In the records below, put the lines from the one containing "Precio ø/Kg, Precio" through the one containing "Rank the categories" into a numbered list, leaving out blank lines. Include both of those lines and only the lines between them.
Provided data: Begin
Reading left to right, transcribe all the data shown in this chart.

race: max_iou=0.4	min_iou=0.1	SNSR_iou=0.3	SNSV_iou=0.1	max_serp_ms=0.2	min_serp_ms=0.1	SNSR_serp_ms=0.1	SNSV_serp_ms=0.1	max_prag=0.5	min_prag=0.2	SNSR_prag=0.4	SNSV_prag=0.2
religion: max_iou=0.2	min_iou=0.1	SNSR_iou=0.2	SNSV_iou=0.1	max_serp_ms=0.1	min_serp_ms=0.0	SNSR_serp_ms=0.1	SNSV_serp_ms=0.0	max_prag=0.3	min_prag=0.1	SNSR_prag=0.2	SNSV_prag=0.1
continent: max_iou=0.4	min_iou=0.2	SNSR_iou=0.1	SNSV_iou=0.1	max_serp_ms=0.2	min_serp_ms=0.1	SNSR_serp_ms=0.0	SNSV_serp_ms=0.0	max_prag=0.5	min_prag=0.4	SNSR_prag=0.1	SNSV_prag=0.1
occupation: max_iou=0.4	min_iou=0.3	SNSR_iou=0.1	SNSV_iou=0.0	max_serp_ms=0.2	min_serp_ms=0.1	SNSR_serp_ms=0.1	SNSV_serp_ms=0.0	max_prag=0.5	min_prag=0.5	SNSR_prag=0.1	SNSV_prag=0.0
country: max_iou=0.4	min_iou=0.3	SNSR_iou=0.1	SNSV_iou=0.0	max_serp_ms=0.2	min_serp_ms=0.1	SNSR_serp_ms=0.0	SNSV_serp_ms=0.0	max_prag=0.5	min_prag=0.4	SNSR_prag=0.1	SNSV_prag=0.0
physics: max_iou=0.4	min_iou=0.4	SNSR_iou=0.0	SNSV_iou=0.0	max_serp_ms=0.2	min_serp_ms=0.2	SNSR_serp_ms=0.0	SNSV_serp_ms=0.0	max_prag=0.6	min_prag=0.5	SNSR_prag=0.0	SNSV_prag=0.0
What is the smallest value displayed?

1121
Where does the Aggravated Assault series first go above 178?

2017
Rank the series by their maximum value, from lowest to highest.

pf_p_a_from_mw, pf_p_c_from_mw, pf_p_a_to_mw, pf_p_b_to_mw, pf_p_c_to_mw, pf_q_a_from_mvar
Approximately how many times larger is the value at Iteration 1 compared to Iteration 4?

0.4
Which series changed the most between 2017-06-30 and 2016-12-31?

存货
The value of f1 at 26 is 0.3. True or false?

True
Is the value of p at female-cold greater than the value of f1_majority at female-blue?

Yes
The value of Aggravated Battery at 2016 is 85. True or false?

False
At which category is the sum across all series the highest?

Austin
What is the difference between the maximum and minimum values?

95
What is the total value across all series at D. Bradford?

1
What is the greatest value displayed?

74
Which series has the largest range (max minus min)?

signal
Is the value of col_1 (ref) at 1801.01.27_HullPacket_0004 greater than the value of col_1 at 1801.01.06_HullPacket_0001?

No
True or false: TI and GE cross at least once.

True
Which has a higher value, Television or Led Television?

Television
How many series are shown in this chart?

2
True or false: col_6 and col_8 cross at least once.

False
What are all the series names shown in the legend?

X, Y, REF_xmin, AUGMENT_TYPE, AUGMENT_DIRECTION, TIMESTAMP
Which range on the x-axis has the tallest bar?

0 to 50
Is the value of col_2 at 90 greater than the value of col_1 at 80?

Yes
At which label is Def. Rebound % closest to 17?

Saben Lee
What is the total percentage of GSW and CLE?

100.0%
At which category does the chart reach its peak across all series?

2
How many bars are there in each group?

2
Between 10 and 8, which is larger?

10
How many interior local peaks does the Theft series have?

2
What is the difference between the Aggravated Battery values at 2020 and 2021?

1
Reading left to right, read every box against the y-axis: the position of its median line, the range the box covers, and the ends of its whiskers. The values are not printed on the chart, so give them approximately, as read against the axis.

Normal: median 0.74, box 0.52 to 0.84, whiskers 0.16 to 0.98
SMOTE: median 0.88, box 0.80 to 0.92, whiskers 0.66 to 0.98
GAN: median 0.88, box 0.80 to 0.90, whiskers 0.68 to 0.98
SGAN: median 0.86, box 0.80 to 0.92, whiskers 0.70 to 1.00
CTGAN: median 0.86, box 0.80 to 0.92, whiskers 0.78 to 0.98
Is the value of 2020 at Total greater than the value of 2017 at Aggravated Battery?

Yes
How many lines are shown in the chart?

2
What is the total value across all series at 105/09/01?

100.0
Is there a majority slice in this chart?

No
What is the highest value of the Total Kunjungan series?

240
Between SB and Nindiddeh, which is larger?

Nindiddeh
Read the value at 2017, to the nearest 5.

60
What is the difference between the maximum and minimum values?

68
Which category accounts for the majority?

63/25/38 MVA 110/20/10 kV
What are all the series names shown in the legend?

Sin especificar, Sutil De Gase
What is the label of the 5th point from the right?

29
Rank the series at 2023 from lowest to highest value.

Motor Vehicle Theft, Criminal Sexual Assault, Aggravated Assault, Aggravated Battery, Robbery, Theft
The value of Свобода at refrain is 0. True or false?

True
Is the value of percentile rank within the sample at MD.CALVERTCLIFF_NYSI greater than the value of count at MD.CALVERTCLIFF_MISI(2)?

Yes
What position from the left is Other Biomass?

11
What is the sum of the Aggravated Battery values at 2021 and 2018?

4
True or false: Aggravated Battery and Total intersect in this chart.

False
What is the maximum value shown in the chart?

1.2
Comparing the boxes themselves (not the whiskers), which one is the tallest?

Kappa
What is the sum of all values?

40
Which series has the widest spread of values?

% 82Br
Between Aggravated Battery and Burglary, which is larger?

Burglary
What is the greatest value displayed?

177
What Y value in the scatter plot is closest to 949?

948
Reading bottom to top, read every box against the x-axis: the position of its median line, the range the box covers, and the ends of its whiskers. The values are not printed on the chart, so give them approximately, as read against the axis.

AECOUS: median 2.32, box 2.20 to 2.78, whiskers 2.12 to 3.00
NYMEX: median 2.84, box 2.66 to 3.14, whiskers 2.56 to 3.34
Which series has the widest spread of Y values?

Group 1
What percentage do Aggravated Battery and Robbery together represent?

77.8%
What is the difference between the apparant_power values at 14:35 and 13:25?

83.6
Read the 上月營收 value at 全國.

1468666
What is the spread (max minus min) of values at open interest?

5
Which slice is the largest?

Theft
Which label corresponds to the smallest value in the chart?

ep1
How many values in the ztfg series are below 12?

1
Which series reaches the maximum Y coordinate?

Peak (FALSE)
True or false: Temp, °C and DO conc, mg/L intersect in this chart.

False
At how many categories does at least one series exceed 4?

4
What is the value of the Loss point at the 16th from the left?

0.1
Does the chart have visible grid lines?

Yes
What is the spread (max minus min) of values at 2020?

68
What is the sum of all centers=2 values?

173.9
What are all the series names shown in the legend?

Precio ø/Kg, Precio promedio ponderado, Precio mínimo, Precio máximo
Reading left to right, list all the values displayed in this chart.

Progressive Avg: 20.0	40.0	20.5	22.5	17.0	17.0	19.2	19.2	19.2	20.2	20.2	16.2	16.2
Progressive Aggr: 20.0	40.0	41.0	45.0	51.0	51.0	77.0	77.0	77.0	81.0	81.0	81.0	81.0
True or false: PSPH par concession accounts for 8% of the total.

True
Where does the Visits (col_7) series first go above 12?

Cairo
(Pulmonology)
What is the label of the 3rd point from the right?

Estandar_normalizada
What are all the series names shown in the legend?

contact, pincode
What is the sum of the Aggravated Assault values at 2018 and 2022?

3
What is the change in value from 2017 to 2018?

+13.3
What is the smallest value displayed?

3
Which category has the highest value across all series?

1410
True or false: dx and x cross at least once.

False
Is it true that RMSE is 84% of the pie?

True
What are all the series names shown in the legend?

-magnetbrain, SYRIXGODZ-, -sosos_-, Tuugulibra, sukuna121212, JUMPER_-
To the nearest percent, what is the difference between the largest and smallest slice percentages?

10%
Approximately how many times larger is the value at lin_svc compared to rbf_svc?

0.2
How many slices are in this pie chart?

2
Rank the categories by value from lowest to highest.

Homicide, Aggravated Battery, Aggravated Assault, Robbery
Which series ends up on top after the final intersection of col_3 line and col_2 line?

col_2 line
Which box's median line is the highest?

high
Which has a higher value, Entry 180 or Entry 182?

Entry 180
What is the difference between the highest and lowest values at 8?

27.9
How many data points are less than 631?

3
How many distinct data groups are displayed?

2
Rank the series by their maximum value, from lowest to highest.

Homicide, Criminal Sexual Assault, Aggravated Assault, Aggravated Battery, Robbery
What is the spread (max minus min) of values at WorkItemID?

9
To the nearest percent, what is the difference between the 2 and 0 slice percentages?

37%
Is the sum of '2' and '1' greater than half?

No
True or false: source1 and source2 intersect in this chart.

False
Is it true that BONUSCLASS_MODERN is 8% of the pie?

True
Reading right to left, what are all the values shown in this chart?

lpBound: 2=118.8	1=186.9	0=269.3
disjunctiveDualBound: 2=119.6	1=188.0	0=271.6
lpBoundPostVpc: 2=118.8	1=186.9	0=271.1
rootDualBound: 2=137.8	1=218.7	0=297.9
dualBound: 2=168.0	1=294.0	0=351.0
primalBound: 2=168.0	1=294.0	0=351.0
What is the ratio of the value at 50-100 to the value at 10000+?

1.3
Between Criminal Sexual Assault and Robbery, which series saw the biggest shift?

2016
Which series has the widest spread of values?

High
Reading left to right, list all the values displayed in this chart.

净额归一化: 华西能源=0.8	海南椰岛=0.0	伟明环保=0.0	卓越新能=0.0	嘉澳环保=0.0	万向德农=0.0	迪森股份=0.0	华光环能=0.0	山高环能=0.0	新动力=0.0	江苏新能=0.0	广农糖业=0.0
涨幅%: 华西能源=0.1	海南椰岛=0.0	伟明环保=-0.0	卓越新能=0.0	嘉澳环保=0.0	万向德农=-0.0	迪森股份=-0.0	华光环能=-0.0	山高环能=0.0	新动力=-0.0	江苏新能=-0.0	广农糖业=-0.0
Provided data: End
▶ **Task output**:
1. Precio ø/Kg, Precio promedio ponderado, Precio mínimo, Precio máximo
2. Reading left to right, list all the values displayed in this chart.
3. Progressive Avg: 20.0	40.0	20.5	22.5	17.0	17.0	19.2	19.2	19.2	20.2	20.2	16.2	16.2
4. Progressive Aggr: 20.0	40.0	41.0	45.0	51.0	51.0	77.0	77.0	77.0	81.0	81.0	81.0	81.0
5. True or false: PSPH par concession accounts for 8% of the total.
6. True
7. Where does the Visits (col_7) series first go above 12?
8. Cairo
9. (Pulmonology)
10. What is the label of the 3rd point from the right?
11. Estandar_normalizada
12. What are all the series names shown in the legend?
13. contact, pincode
14. What is the sum of the Aggravated Assault values at 2018 and 2022?
15. 3
16. What is the change in value from 2017 to 2018?
17. +13.3
18. What is the smallest value displayed?
19. 3
20. Which category has the highest value across all series?
21. 1410
22. True or false: dx and x cross at least once.
23. False
24. Is it true that RMSE is 84% of the pie?
25. True
26. What are all the series names shown in the legend?
27. -magnetbrain, SYRIXGODZ-, -sosos_-, Tuugulibra, sukuna121212, JUMPER_-
28. To the nearest percent, what is the difference between the largest and smallest slice percentages?
29. 10%
30. Approximately how many times larger is the value at lin_svc compared to rbf_svc?
31. 0.2
32. How many slices are in this pie chart?
33. 2
34. Rank the categories by value from lowest to highest.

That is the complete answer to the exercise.